**WORK ORDER**
Look for the word "khám" in the entries below, then copy every line that has it.

** Opening ENTRIES SUPPLIED block **

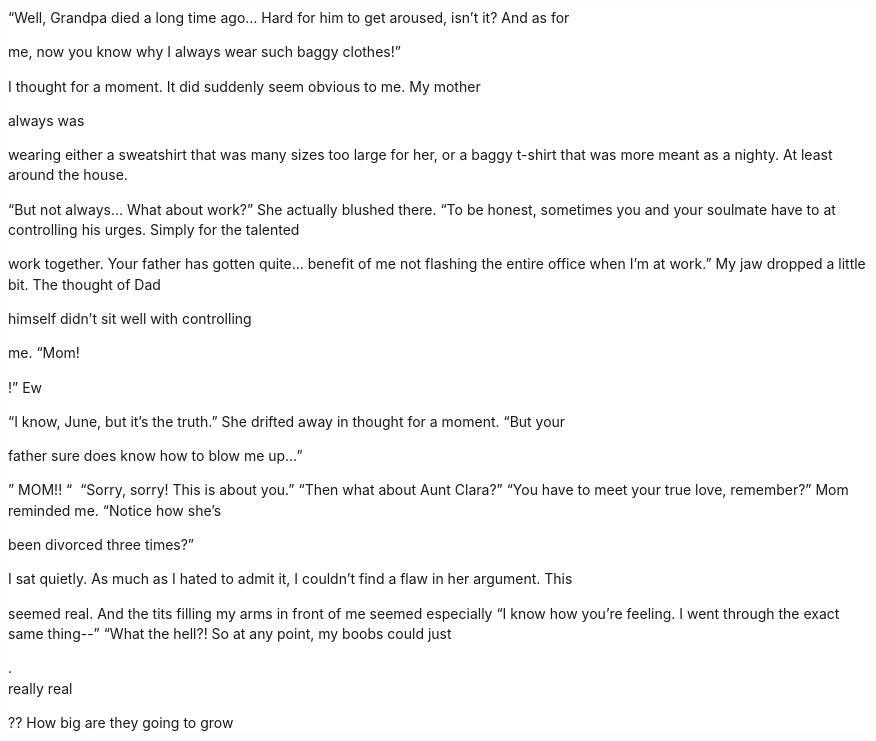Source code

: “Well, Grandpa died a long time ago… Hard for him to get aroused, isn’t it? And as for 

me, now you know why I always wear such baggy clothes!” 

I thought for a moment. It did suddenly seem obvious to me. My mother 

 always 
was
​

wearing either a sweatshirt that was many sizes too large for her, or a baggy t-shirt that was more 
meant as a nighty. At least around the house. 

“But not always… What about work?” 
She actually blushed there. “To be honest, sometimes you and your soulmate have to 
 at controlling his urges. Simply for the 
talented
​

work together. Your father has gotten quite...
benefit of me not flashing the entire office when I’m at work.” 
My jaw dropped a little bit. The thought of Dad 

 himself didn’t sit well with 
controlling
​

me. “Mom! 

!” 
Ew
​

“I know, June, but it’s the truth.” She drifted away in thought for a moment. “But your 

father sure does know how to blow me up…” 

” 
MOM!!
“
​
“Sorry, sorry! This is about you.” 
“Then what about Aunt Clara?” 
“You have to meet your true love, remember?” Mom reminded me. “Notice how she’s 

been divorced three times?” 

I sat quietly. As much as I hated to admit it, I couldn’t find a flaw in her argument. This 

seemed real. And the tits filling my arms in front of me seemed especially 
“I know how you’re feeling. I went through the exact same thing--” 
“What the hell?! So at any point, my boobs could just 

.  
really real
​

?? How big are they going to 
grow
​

** Closing ENTRIES SUPPLIED block **
** Opening ENTRIES SUPPLIED block **

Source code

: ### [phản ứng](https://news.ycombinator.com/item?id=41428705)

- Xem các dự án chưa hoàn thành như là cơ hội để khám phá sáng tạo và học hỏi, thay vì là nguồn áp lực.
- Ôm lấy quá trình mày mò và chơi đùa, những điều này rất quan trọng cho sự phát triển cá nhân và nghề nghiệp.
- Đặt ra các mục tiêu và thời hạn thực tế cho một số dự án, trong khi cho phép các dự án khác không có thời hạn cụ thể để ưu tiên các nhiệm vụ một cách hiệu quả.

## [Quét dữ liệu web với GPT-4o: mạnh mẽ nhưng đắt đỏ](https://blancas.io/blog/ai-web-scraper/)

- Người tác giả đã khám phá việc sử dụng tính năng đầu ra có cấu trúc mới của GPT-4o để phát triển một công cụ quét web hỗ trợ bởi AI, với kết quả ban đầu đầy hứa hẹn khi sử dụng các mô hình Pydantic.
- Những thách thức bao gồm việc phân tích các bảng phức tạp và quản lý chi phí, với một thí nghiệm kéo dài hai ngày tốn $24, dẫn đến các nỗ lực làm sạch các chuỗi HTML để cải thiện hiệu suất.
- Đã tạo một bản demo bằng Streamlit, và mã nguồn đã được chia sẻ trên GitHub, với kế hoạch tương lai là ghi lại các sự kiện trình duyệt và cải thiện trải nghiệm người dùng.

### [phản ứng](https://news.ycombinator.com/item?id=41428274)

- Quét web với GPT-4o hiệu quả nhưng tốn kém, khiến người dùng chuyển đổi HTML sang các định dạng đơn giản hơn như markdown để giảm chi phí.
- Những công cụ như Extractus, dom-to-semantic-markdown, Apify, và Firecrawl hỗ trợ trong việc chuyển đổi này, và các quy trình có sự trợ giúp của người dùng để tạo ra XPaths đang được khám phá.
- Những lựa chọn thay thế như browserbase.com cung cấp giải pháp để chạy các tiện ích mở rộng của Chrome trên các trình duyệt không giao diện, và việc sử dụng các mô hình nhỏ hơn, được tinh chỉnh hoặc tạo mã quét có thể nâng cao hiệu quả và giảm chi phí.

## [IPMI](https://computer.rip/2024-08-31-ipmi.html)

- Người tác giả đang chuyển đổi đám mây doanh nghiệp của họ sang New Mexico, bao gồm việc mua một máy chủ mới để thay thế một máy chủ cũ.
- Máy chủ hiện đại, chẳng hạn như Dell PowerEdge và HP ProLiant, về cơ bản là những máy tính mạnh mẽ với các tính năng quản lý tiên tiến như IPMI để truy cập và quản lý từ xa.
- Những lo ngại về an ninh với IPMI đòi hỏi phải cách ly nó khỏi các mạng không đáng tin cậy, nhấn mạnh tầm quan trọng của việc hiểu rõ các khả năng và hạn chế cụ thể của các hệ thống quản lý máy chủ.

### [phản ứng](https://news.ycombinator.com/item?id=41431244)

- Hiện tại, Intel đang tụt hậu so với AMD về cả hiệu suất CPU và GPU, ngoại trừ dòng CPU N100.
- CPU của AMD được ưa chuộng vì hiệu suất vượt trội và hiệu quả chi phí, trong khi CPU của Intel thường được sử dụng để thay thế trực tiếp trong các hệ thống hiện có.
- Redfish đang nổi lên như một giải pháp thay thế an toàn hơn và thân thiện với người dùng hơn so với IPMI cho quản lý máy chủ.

** Closing ENTRIES SUPPLIED block **

**TASK RESULT**
- Xem các dự án chưa hoàn thành như là cơ hội để khám phá sáng tạo và học hỏi, thay vì là nguồn áp lực.
- Người tác giả đã khám phá việc sử dụng tính năng đầu ra có cấu trúc mới của GPT-4o để phát triển một công cụ quét web hỗ trợ bởi AI, với kết quả ban đầu đầy hứa hẹn khi sử dụng các mô hình Pydantic.
- Những công cụ như Extractus, dom-to-semantic-markdown, Apify, và Firecrawl hỗ trợ trong việc chuyển đổi này, và các quy trình có sự trợ giúp của người dùng để tạo ra XPaths đang được khám phá.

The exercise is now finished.